Les pratiques funéraires ouvrent une fenêtre sur le monde et la structure sociale des sociétés du passé. L'ethnographie nous apprend que beaucoup de cultures attribuent peu de personnalité aux très jeunes enfants. Ainsi les sépultures de nouveau né fournissent des indices importants sur qui était considéré comme une personne et méritait ainsi les attributs d'un moi individuel, d'une agentivité et d'une éligibilité à l'adhésion à un groupe.

Jamie Hodgkins et ses collègues viennent de publier un papier intitulé: An infant burial from Arma Veirana in northwestern Italy provides insights into funerary practices and female personhood in early Mesolithic Europe. Ils ont étudié les restes d'un nouveau né, datés du début du Mésolithique et situés dans la grotte Arma Veirana localisée dnas le nord ouest de l'Italie:

2021_Hodgkins_Figure1.jpg, déc. 2021

La position des restes osseux indique une position du corps allongé sur le dos, avec la tête dirigée vers l'ouest. La datation radiocarbone effectuée directement sur les os donne une valeur comprise entre 10.211 et 9914 ans. Le squelette du nouveau né est très abîmé à cause du piétinement du sol, de l'érosion par l'eau et de l'altération chimique. La majeure partie de la région mi-abdominale est manquante. De nombreux pendentifs et perles en coquillage ont été retrouvés avec le squelette.

L'étude de la poussée dentaire suggère que cet individu est âgé de moins de deux mois. De plus les mesures histologiques de l'émail des dents fourni un âge compris entre 40 et 50 jours. Elles indiquent également des périodes de stress affectant la mère et son fœtus, 47 et 28 jours avant la naissance. L'analyse isotopique du carbone et de l'azote indique également une nourriture terrestre pour la mère.

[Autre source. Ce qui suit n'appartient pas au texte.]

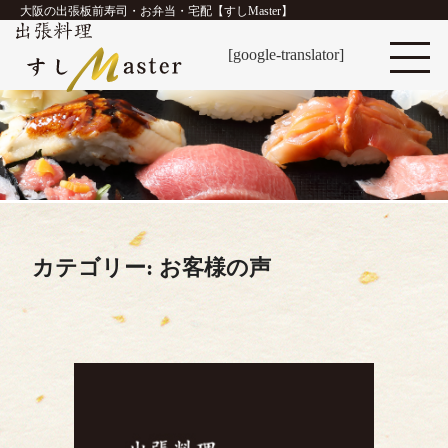
大阪の出張板前寿司・お弁当・宅配【すしMaster】
[google-translator]
カテゴリー:
お客様の声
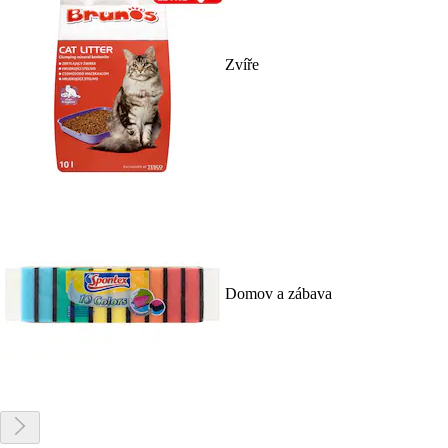
Zvíře
Domov a zábava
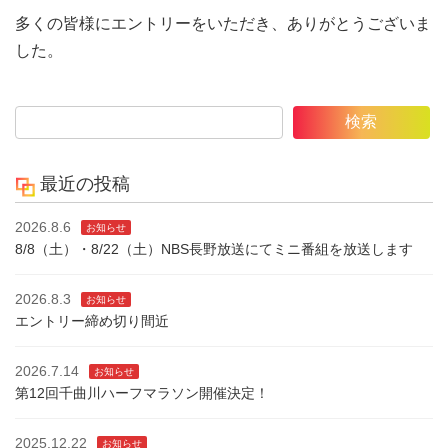
多くの皆様にエントリーをいただき、ありがとうございま
した。
検索
最近の投稿
2026.8.6
お知らせ
8/8（土）・8/22（土）NBS長野放送にてミニ番組を放送します
2026.8.3
お知らせ
エントリー締め切り間近
2026.7.14
お知らせ
第12回千曲川ハーフマラソン開催決定！
2025.12.22
お知らせ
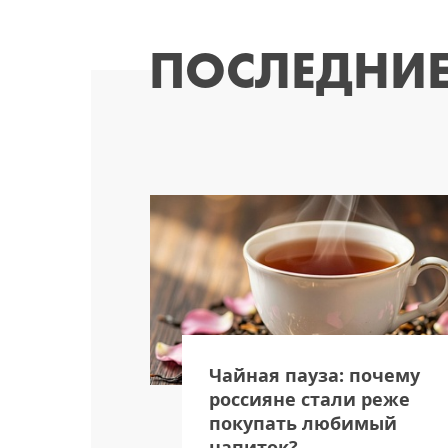
ПОСЛЕДНИЕ
ь
Чайная пауза: почему
ажным
россияне стали реже
бора для
покупать любимый
россиян
напиток?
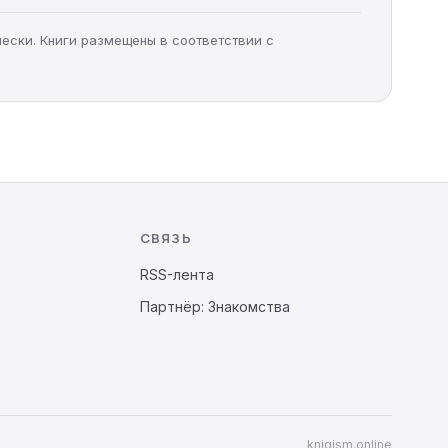
чески. Книги размещены в соответствии с
СВЯЗЬ
RSS-лента
Партнёр: Знакомства
knigism.online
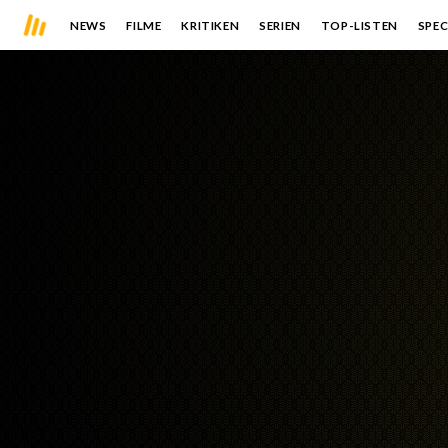
NEWS
FILME
KRITIKEN
SERIEN
TOP-LISTEN
SPEC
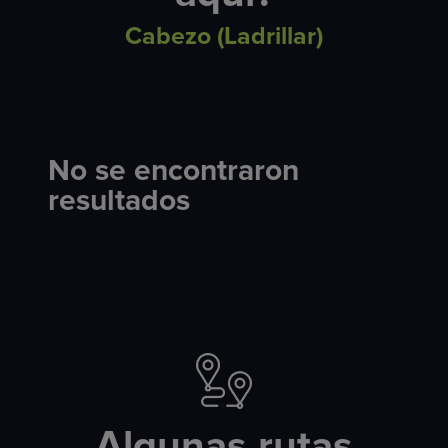
Cabezo (Ladrillar)
No se encontraron
resultados
Algunas rutas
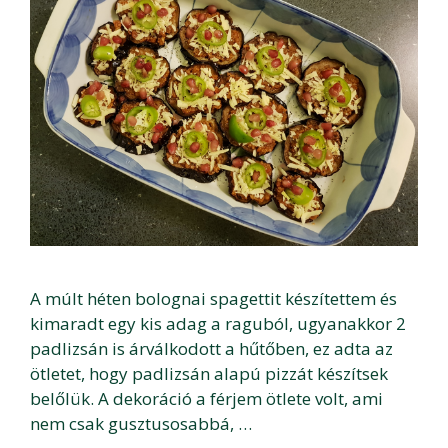
A múlt héten bolognai spagettit készítettem és
kimaradt egy kis adag a raguból, ugyanakkor 2
padlizsán is árválkodott a hűtőben, ez adta az
ötletet, hogy padlizsán alapú pizzát készítsek
belőlük. A dekoráció a férjem ötlete volt, ami
nem csak gusztusosabbá, …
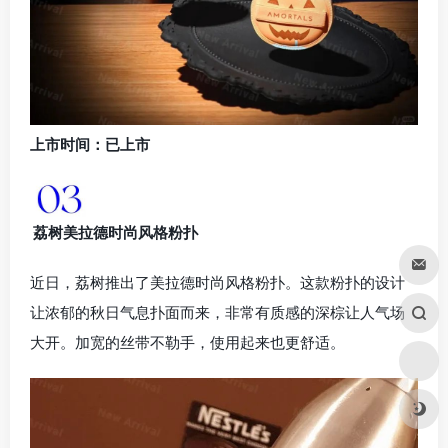
上市时间：已上市
荔树美拉德时尚风格粉扑
近日，荔树推出了美拉德时尚风格粉扑。这款粉扑的设计
让浓郁的秋日气息扑面而来，非常有质感的深棕让人气场
大开。加宽的丝带不勒手，使用起来也更舒适。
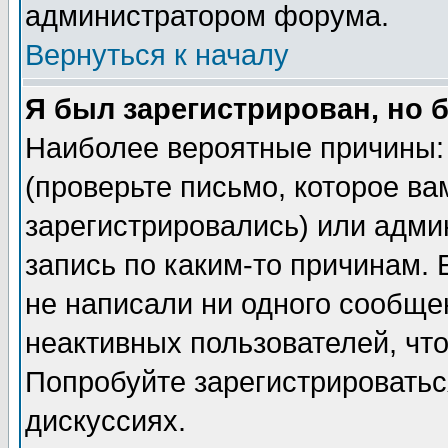
администратором форума.
Вернуться к началу
Я был зарегистрирован, но 
Наиболее вероятные причины: 
(проверьте письмо, которое ва
зарегистрировались) или адми
запись по каким-то причинам. 
не написали ни одного сообще
неактивных пользователей, чт
Попробуйте зарегистрироваться
дискуссиях.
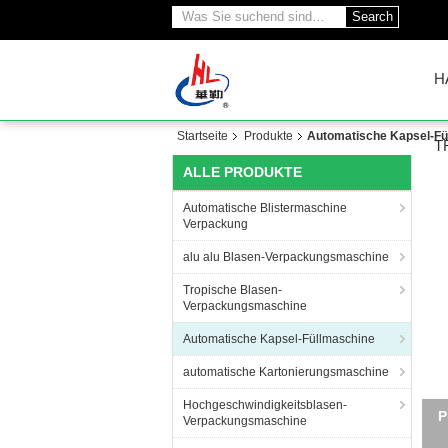
Search
H
Startseite
Produkte
Automatische Kapsel-Fü
T
ALLE PRODUKTE
Automatische Blistermaschine
Verpackung
alu alu Blasen-Verpackungsmaschine
Tropische Blasen-
Verpackungsmaschine
Automatische Kapsel-Füllmaschine
automatische Kartonierungsmaschine
Hochgeschwindigkeitsblasen-
N
Verpackungsmaschine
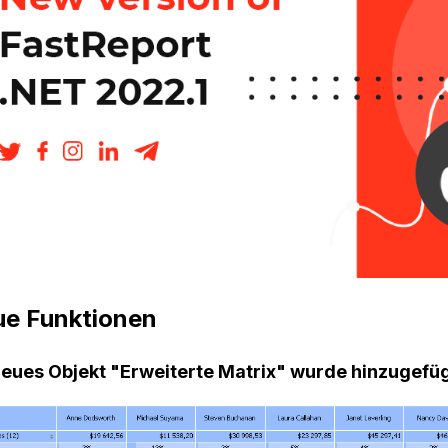
e Funktionen
neues Objekt "Erweiterte Matrix" wurde hinzugefüg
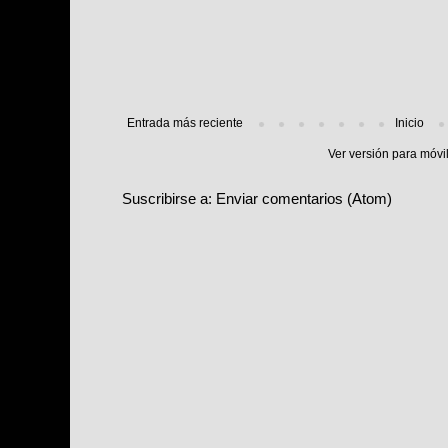
Entrada más reciente
Inicio
Ver versión para móvi
Suscribirse a:
Enviar comentarios (Atom)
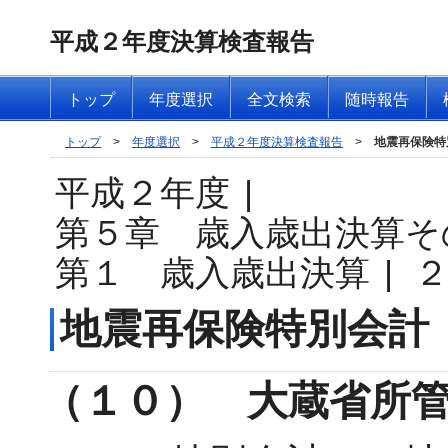
平成２年度決算検査報告
トップ
年度選択
全文検索
随時報告
トップ
>
年度選択
>
平成２年度決算検査報告
>
地震再保険特
平成２年度
|
第５章 歳入歳出決算そ
第１ 歳入歳出決算
|
地震再保険特別会計
（１０） 大蔵省所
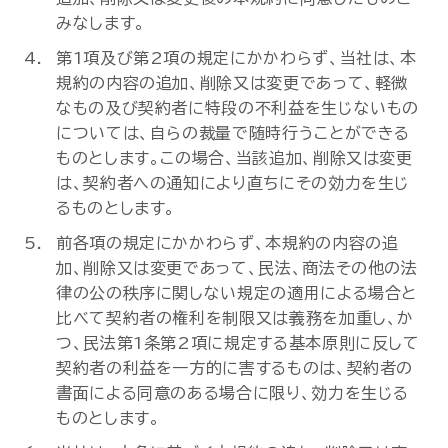
みなします。
第1項及び第2項の規定にかかわらず、当社は、本
規約の内容の追加、削除又は変更であって、軽微
なもの及び契約者に特段の不利益を生じないもの
については、自らの裁量で随時行うことができる
ものとします。この場合、当該追加、削除又は変更
は、契約者への通知により直ちにその効力を生じ
るものとします。
前各項の規定にかかわらず、本規約の内容の追
加、削除又は変更であって、民法、商法その他の法
律の公の秩序に関しない規定の適用による場合と
比べて契約者の権利を制限又は義務を加重し、か
つ、民法第1条第2項に規定する基本原則に反して
契約者の利益を一方的に害するものは、契約者の
書面による同意のある場合に限り、効力を生じる
ものとします。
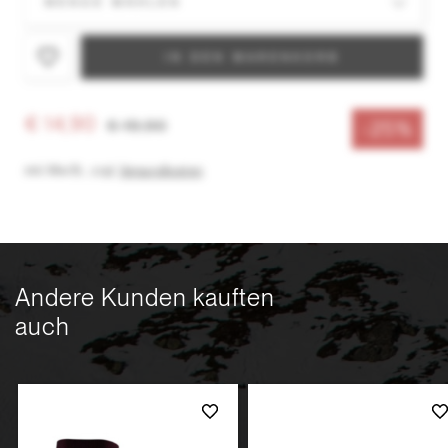
IN DEN WARENKORB
€ 14,90
€ 19,90
-25%
inkl. MwSt.
,
zzgl.
Versandkosten
Andere Kunden kauften
auch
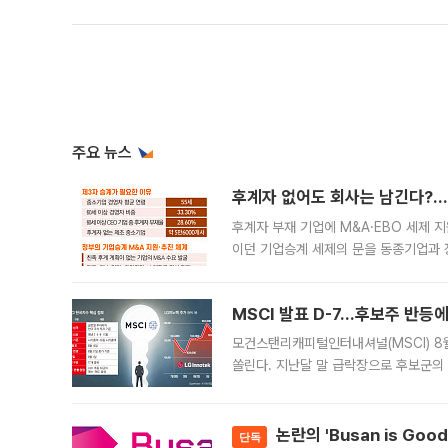
주요 뉴스
후계자 없어도 회사는 남긴다?…‘
후계자 부재 기업에 M&A·EBO 세제 
이던 기업승계 세제의 문을 동종기업과 
대신 M&A나 임직원 인수(EBO)를 통
늘
MSCI 발표 D-7…후보주 반등
모건스탠리캐피털인터내셔널(MSCI) 8
쏠린다. 지난달 말 급락장으로 후보군의
가능성과 지수 추종 자금 유입 기대가 
논란의 'Busan is Go
단독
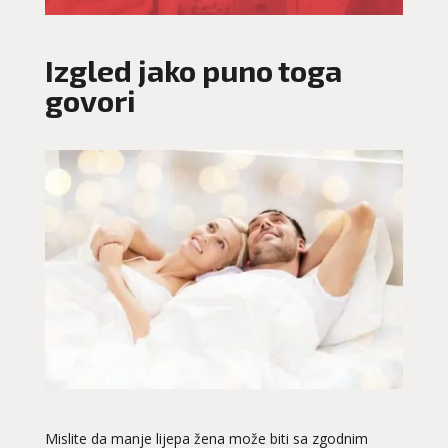
Izgled jako puno toga
govori
Mislite da manje lijepa žena može biti sa zgodnim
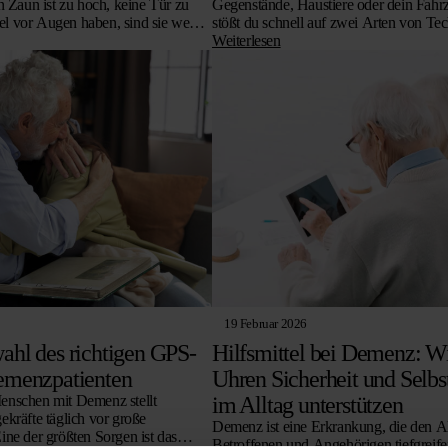
n Zaun ist zu hoch, keine Tür zu
Gegenstände, Haustiere oder dein Fahrz
iel vor Augen haben, sind sie weg,
stößt du schnell auf zwei Arten von Te
GPS Tracker und den Bluetooth Track
Weiterlesen
19 Februar 2026
ahl des richtigen GPS-
Hilfsmittel bei Demenz: W
Demenzpatienten
Uhren Sicherheit und Selbs
enschen mit Demenz stellt
im Alltag unterstützen
kräfte täglich vor große
Demenz ist eine Erkrankung, die den A
ne der größten Sorgen ist das
Betroffenen und Angehörigen tiefgreife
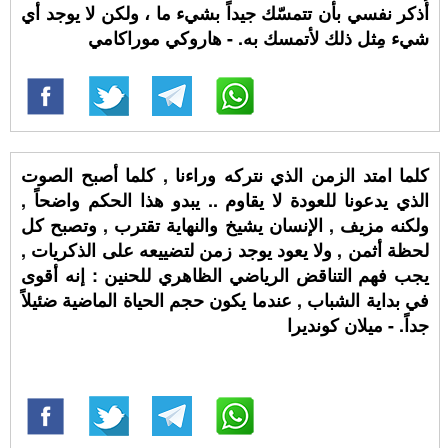
أُذكر نفسي بأن تتمسّك جيداً بشيء ما ، ولكن لا يوجد أي
شيء مِثل ذلك لأتمسك به. - هاروكي موراكامي
كلما امتد الزمن الذي نتركه وراءنا , كلما أصبح الصوت
الذي يدعونا للعودة لا يقاوم .. يبدو هذا الحكم واضحاً ,
ولكنه مزيف , الإنسان يشيخ والنهاية تقترب , وتصبح كل
لحظة أثمن , ولا يعود يوجد زمن لتضييعه على الذكريات ,
يجب فهم التناقض الرياضي الظاهري للحنين : إنه أقوى
في بداية الشباب , عندما يكون حجم الحياة الماضية ضئيلاً
جداً. - ميلان كونديرا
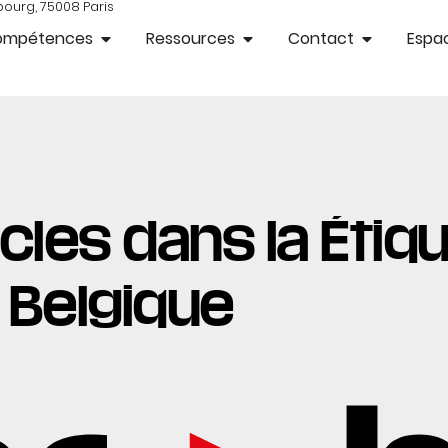
bourg, 75008 Paris
ompétences
Ressources
Contact
Espac
cles dans la Étiqu
Belgique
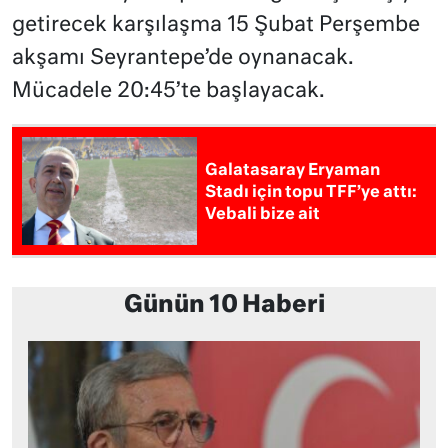
getirecek karşılaşma 15 Şubat Perşembe
akşamı Seyrantepe’de oynanacak.
Mücadele 20:45’te başlayacak.
Galatasaray Eryaman
Stadı için topu TFF’ye attı:
Vebali bize ait
Günün 10 Haberi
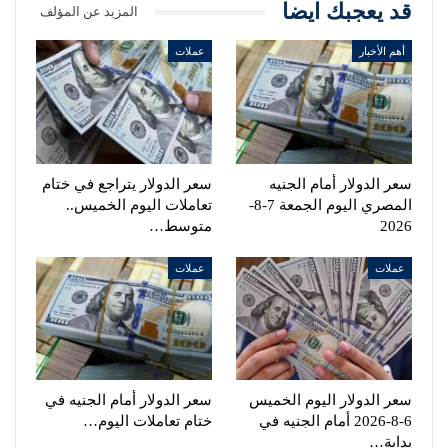
قد يعجبك ايضا
المزيد عن المؤلف
أهم الأخبار
عملات
سعر الدولار أمام الجنيه
سعر الدولار يتراجع في ختام
المصري اليوم الجمعة 7-8-
تعاملات اليوم الخميس..
2026
متوسط…
عملات
عملات
سعر الدولار اليوم الخميس
سعر الدولار أمام الجنيه في
6-8-2026 أمام الجنيه في
ختام تعاملات اليوم…
بداية…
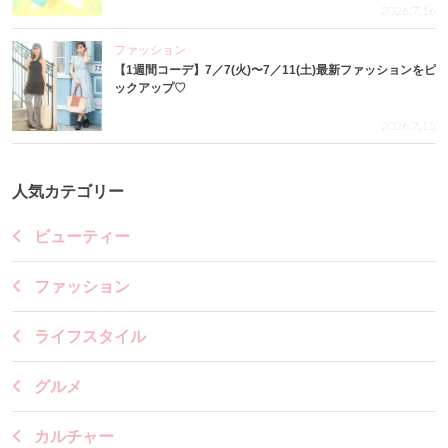
2026.7.16
ファッション
【1週間コーデ】7／7(火)〜7／11(土)最新ファッションをピ
ックアップ♡
2026.7.15
人気カテゴリー
ビューティー
ファッション
ライフスタイル
グルメ
カルチャー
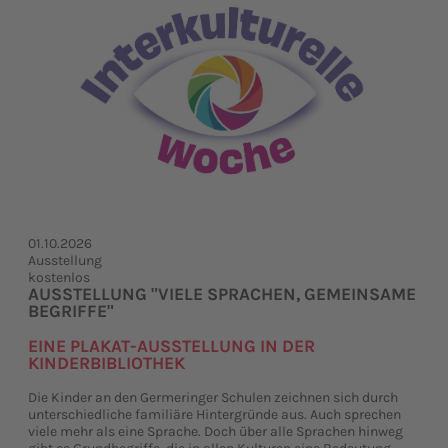
01.10.2026
Ausstellung
kostenlos
AUSSTELLUNG "VIELE SPRACHEN, GEMEINSAME
BEGRIFFE"
EINE PLAKAT-AUSSTELLUNG IN DER
KINDERBIBLIOTHEK
Die Kinder an den Germeringer Schulen zeichnen sich durch
unterschiedliche familiäre Hintergründe aus. Auch sprechen
viele mehr als eine Sprache. Doch über alle Sprachen hinweg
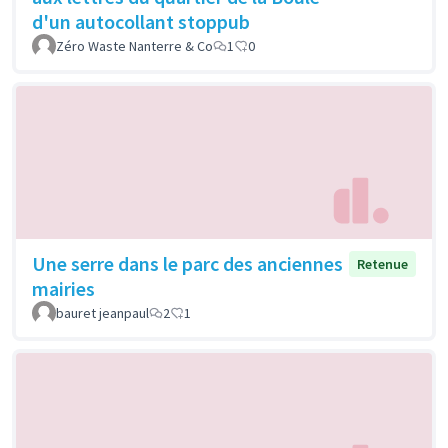
d'un autocollant stoppub
Zéro Waste Nanterre & Co
1
0
Une serre dans le parc des anciennes
Retenue
mairies
bauret jeanpaul
2
1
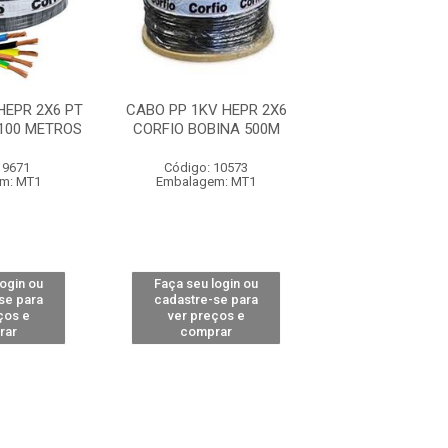
HEPR 2X6 PT
CABO PP 1KV HEPR 2X6
CABO PP 1KV H
100 METROS
CORFIO BOBINA 500M
BOBINA 500M C
 9671
Código: 10573
Código: 12
m: MT1
Embalagem: MT1
Embalagem:
login ou
Faça seu login ou
Faça seu log
se para
cadastre-se para
cadastre-se 
ços e
ver preços e
ver preços
rar
comprar
comprar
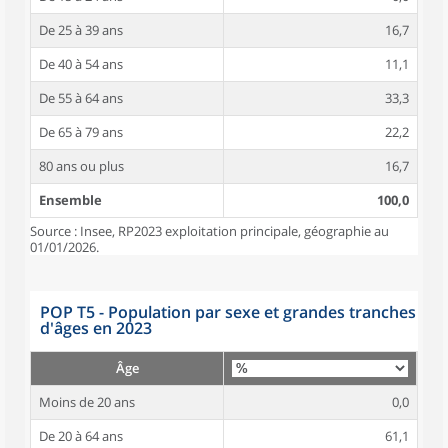
De 25 à 39 ans
16,7
De 40 à 54 ans
11,1
De 55 à 64 ans
33,3
De 65 à 79 ans
22,2
80 ans ou plus
16,7
Ensemble
100,0
Source : Insee, RP2023 exploitation principale, géographie au
01/01/2026.
POP T5 - Population par sexe et grandes tranches
d'âges en 2023
Âge
Moins de 20 ans
0,0
De 20 à 64 ans
61,1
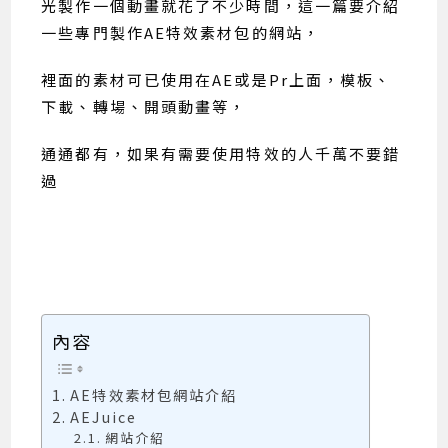
光製作一個動畫就花了不少時間，這一篇要介紹
一些專門製作AE特效素材包的網站，
裡面的素材可已使用在AE或是Pr上面，模板、
下載、轉場、開頭動畫等，
通通都有，如果有需要使用特效的人千萬不要錯
過
內容
AE特效素材包網站介紹
AEJuice
網站介紹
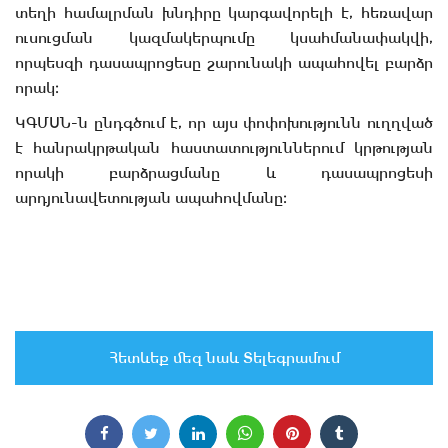
տեղի համալրման խնդիրը կարգավորելի է, հեռավար
ուսուցման կազմակերպումը կսահմանափակվի,
որպեսզի դասապրոցեսը շարունակի ապահովել բարձր
որակ։
ԿԳՄՍՆ-ն ընդգծում է, որ այս փոփոխությունն ուղղված
է հանրակրթական հաստատություններում կրթության
որակի բարձրացմանը և դասապրոցեսի
արդյունավետության ապահովմանը։
Հետևեք մեզ նաև Տելեգրամում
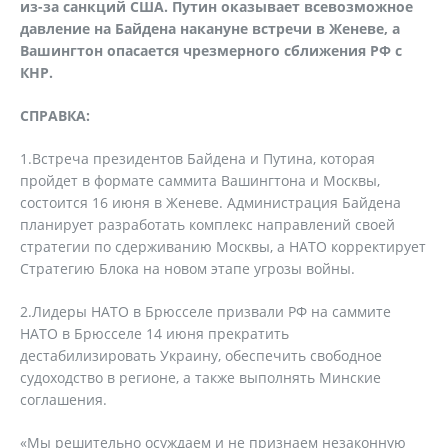
из-за санкций США. Путин оказывает всевозможное
давление на Байдена накануне встречи в Женеве, а
Вашингтон опасается чрезмерного сближения РФ с
КНР.
СПРАВКА:
1.Встреча президентов Байдена и Путина, которая
пройдет в формате саммита Вашингтона и Москвы,
состоится 16 июня в Женеве. Администрация Байдена
планирует разработать комплекс направлений своей
стратегии по сдерживанию Москвы, а НАТО корректирует
Стратегию Блока на новом этапе угрозы войны.
2.Лидеры НАТО в Брюсселе призвали РФ на саммите
НАТО в Брюсселе 14 июня прекратить
дестабилизировать Украину, обеспечить свободное
судоходство в регионе, а также выполнять Минские
соглашения.
«Мы решительно осуждаем и не признаем незаконную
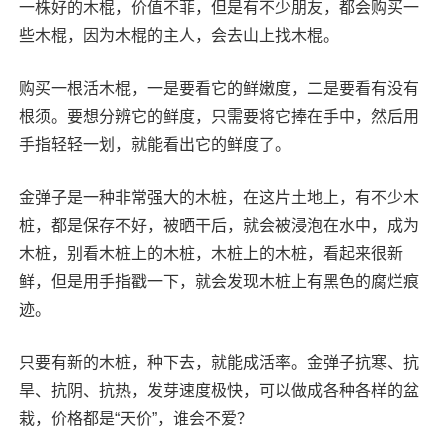
一株好的木棍，价值不菲，但是有不少朋友，都会购买一
些木棍，因为木棍的主人，会去山上找木棍。
购买一根活木棍，一是要看它的鲜嫩度，二是要看有没有
根须。要想分辨它的鲜度，只需要将它捧在手中，然后用
手指轻轻一划，就能看出它的鲜度了。
金弹子是一种非常强大的木桩，在这片土地上，有不少木
桩，都是保存不好，被晒干后，就会被浸泡在水中，成为
木桩，别看木桩上的木桩，木桩上的木桩，看起来很新
鲜，但是用手指戳一下，就会发现木桩上有黑色的腐烂痕
迹。
只要有新的木桩，种下去，就能成活率。金弹子抗寒、抗
旱、抗阴、抗热，发芽速度极快，可以做成各种各样的盆
栽，价格都是“天价”，谁会不爱？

L'analyse protéomique indique que ce nouveau né est une fille. Ce résultat est confirmé par l'analyse de l'ADN ancien. Son haplogroupe mitochondrial est U5b2b, fréquent à cet époque dans la péninsule Italienne, mais aussi en Europe occidentale:

2021_Hodgkins_FigureS13.jpg, déc. 2021

Le squelette est associé à 66 perles de Columbella rustica et trois pendentifs de Glycymeris dont une partie recouvrait l'épaule droite et le haut du thorax, et une autre partie la région abdominale. De plus 27 coquillages de Columbella rustica et un de Glycymeris ont été retrouvés dans une fosse à proximité du squelette. Tous ces coquillages étaient usés et ont donc été portés par une tierce personne avant d'être associés à la sépulture de ce nouveau né:

2021_Hodgkins_Figure5.jpg, déc. 2021

L'abondance de cette parure indique que les sociétés du début du Mésolithique en Italie du nord-ouest attribuaient une personnalité aux nouveau-nés de sexe féminin. Ce résultat suggère à cette époque une égalité dans le traitement des individus dans la vie ou la mort indépendamment de leur âge ou de leur sexe.